Meine Rekorde mit Hardtail (völlig ungefedert) mit Semislick-Bereifung:

1999: 73,4km/h mit Gepäcktaschen von der Jugendherberge aufm Berg in Bacharach (Rhein) runter, unten ist eine 90°-Kurve. (Alivio-Cantilever-Bremsen)

1997: 54,0km/h auf gerader Strecke mit übelstem Rückenwind, *freihändig* auf einem schnurgeradem Radweg!!

2002: ca. 50km/h im Gelände, breiter Wadweg, wenig Gefälle, aber lange Abfahrt und ohne Kurve im Siebengebirge. (LX-V-Brakes)

1998: 67,3km/h in einer 30er-Zone sehr leichte aber lange gerade Abfahrt, vorbei an zwei Autos, die wohl 50 gefahren sind. Die Blicke der Fahrer werd ich nie vergessen. 
(mit Cantilever-Bremsen)


----------



## MTB-News.de




----------



## TheBlues (23. September 2004)

bei extrem starken rückenwind (sturmwarnung) mit'm treckingbike 56 km/h auf der ebene...

74 km/h mit'm mountainbike auf'ner steilen waldautobahnabfahrt


----------



## Riderman (23. September 2004)

mein Radl is auch schon mal 120 km/h gefahren...wo is das Problem


----------



## TheBlues (23. September 2004)

Riderman schrieb:
			
		

> mein Radl is auch schon mal 120 km/h gefahren...wo is das Problem


----------



## schroeti (23. September 2004)

null Problemo.....

Mein Radl ist sogar schon mal 160 km/h gefahren. Aufm Heckträger am Auto....


----------



## Riderman (23. September 2004)

nee......es lag sogar im Auto


----------



## nicknick (23. September 2004)

Riderman schrieb:
			
		

> nee......es lag sogar im Auto



das zählt natürlich nicht: hast ja keine Beweisfliegen am Vorbau gefangen... musst es schon auf's Dächle packen...


----------



## andithebrain (23. September 2004)

gorbi73 schrieb:
			
		

> Ihr seid ja alle irre!
> Wie lang ist bei >70 eigentlich der Bremsweg mitm 23 Schlappen und was passiert, wenn der dabei ausatmet?



Das will hier vorsichtshalber niemand wissen...

Ich bin in der Fränkischen Schweiz mal 89 km/h gefahren.


----------



## tooh (30. September 2004)

hi.

für die ruhrpottkollegen: hagener str. von herdecke nach dortmund. super gerade, bißchen wald links und rechts und zur richtigen uhrzeit wenig verkehr. mit dem rr schon mal auf locker 71km/h.   

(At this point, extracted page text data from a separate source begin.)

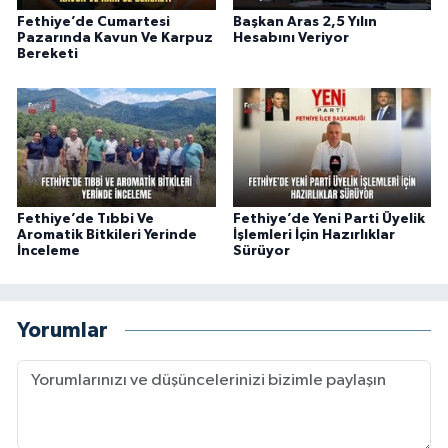
Fethiye’de Cumartesi
Başkan Aras 2,5 Yılın
Pazarında Kavun Ve Karpuz
Hesabını Veriyor
Bereketi
Fethiye’de Tıbbi Ve
Fethiye’de Yeni Parti Üyelik
Aromatik Bitkileri Yerinde
İşlemleri İçin Hazırlıklar
İnceleme
Sürüyor
Yorumlar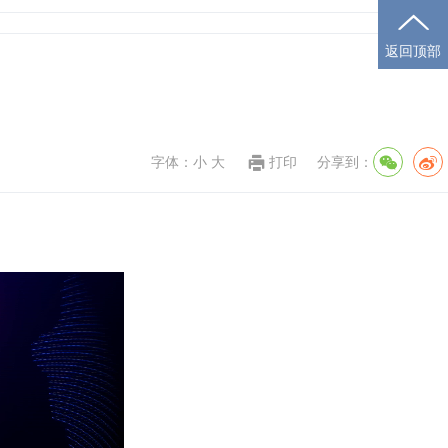
返回顶部
字体：
小
大
打印
分享到：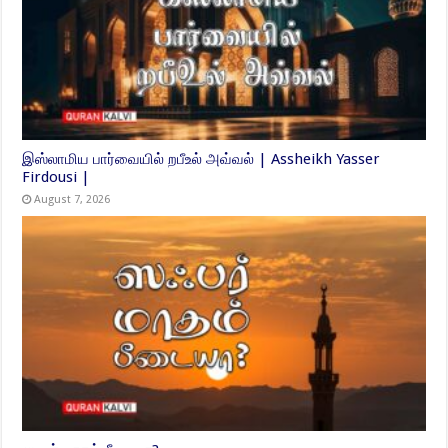
இஸ்லாமிய பார்வையில் றபீஉல் அவ்வல் | Assheikh Yasser
Firdousi |
August 7, 2026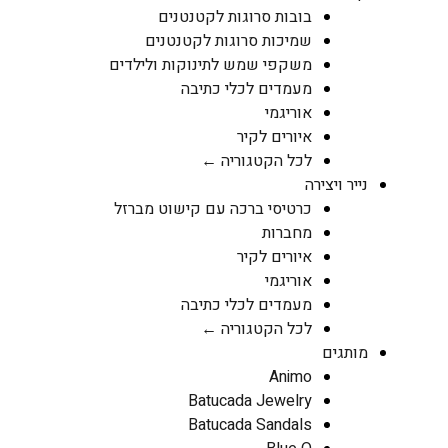
בובות סרוגות לקטנטנים
שמיכות סרוגות לקטנטנים
משקפי שמש לתינוקות ולילדים
מעמדים לכלי כתיבה
אוריגמי
איורים לקיר
לכל הקטגוריה ←
נייר ויצירה
כרטיסי ברכה עם קישוט מברזל
מחברות
איורים לקיר
אוריגמי
מעמדים לכלי כתיבה
לכל הקטגוריה ←
מותגים
Animo
Batucada Jewelry
Batucada Sandals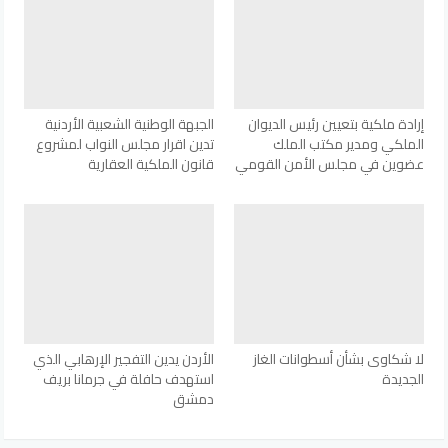
إرادة ملكية بتعيين رئيس الديوان
الجبهة الوطنية الشعبية الأردنية
الملكي ومدير مكتب الملك
تدين اقرار مجلس النواب لمشروع
عضوين في مجلس الأمن القومي
قانون الملكية العقارية
لا شكاوى بشأن أسطوانات الغاز
الأردن يدين التفجير الإرهابي الذي
الجديدة
استهدف حافلة في جرمانا بريف
دمشق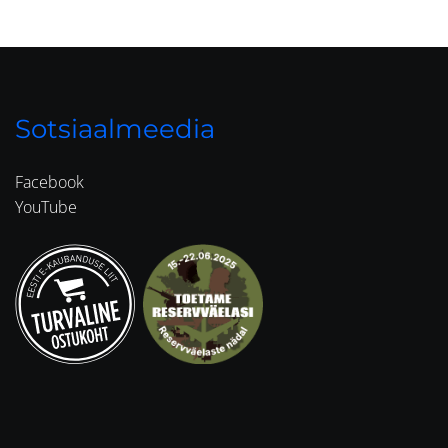
Sotsiaalmeedia
Facebook
YouTube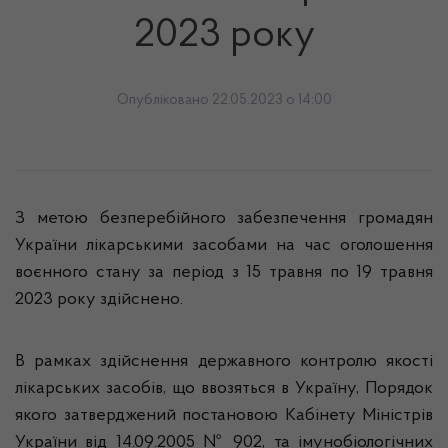
2023 року
Опубліковано 22.05.2023 о 14:00
З метою безперебійного забезпечення громадян
України лікарськими засобами на час оголошення
воєнного стану за період з 15 травня по 19 травня
2023 року здійснено.
В рамках здійснення державного контролю якості
лікарських засобів, що ввозяться в Україну, Порядок
якого затверджений постановою Кабінету Міністрів
України від 14.09.2005 № 902, та імунобіологічних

in der dortmunder innenstadt: westentor richtung hbf 60km/h. vor mir steht bei grün ein porsche an der ampel, ich denk´ der fährt los, was er nicht tut.   das ganze auf der mittleren spur, die anderen voll.    vollbremsung, hinterrad in der luft, rolle auf dem vorderrad. 10cm weniger und es wäre ´n schön teurer unfall geworden. glück gehabt. nie wieder auf teufel komm raus durch die innenstadt!!!!!

auf der geraden: 30km/h und der typ am straßenrand schmeißt die autotür auf. mit der schulter dagegen (seit dem habe ich einen spalt im vorderen schultermuskel). seine tür verbogen und mein nagelneues principia (in matt orange   ) geschrottet.   

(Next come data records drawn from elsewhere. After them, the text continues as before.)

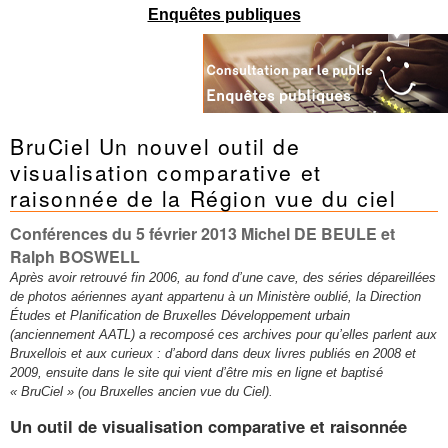
Mots-clés
Enquêtes publiques
Renseignements urbanistiques
BruCiel Un nouvel outil de
visualisation comparative et
raisonnée de la Région vue du ciel
Conférences du 5 février 2013 Michel DE BEULE et
Ralph BOSWELL
Après avoir retrouvé fin 2006, au fond d’une cave, des séries dépareillées
de photos aériennes ayant appartenu à un Ministère oublié, la Direction
Études et Planification de Bruxelles Développement urbain
(anciennement AATL) a recomposé ces archives pour qu’elles parlent aux
Bruxellois et aux curieux : d’abord dans deux livres publiés en 2008 et
2009, ensuite dans le site qui vient d’être mis en ligne et baptisé
« BruCiel » (ou Bruxelles ancien vue du Ciel).
Un outil de visualisation comparative et raisonnée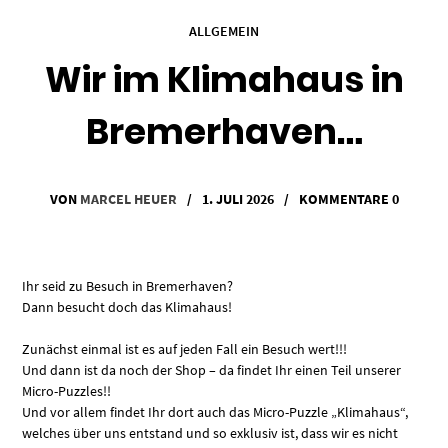
ALLGEMEIN
Wir im Klimahaus in
Bremerhaven…
VON
MARCEL HEUER
/
1. JULI 2026
/
KOMMENTARE 0
Ihr seid zu Besuch in Bremerhaven?
Dann besucht doch das Klimahaus!
Zunächst einmal ist es auf jeden Fall ein Besuch wert!!!
Und dann ist da noch der Shop – da findet Ihr einen Teil unserer
Micro-Puzzles!!
Und vor allem findet Ihr dort auch das Micro-Puzzle „Klimahaus“,
welches über uns entstand und so exklusiv ist, dass wir es nicht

also nie ohne helm fahren und rr-klamotten halten nix aus!

und trotzdem fahre ich schnell. denn sterben kann ich überall. was ich natürlich nicht hoffe.


----------



## laechler (30. September 2004)

Hallo Leute!
Mein Reckord liegt bei geilen 119 km/h   mit meinem RR und ca. 95km/h mit dem MTB. Und das weder im Hoch- noch im Mittelgebirge  , sondern am Rand der schwäbischen Alb. Wers genau wissen will, die Ochsenwanger Steige (18%) bei Kirchhein/Teck. Die 119 waren allerdings nur möglich als die Strasse für Autos gesperrt war. So ca 80km/h sind sogar ohne viel Treten möglich.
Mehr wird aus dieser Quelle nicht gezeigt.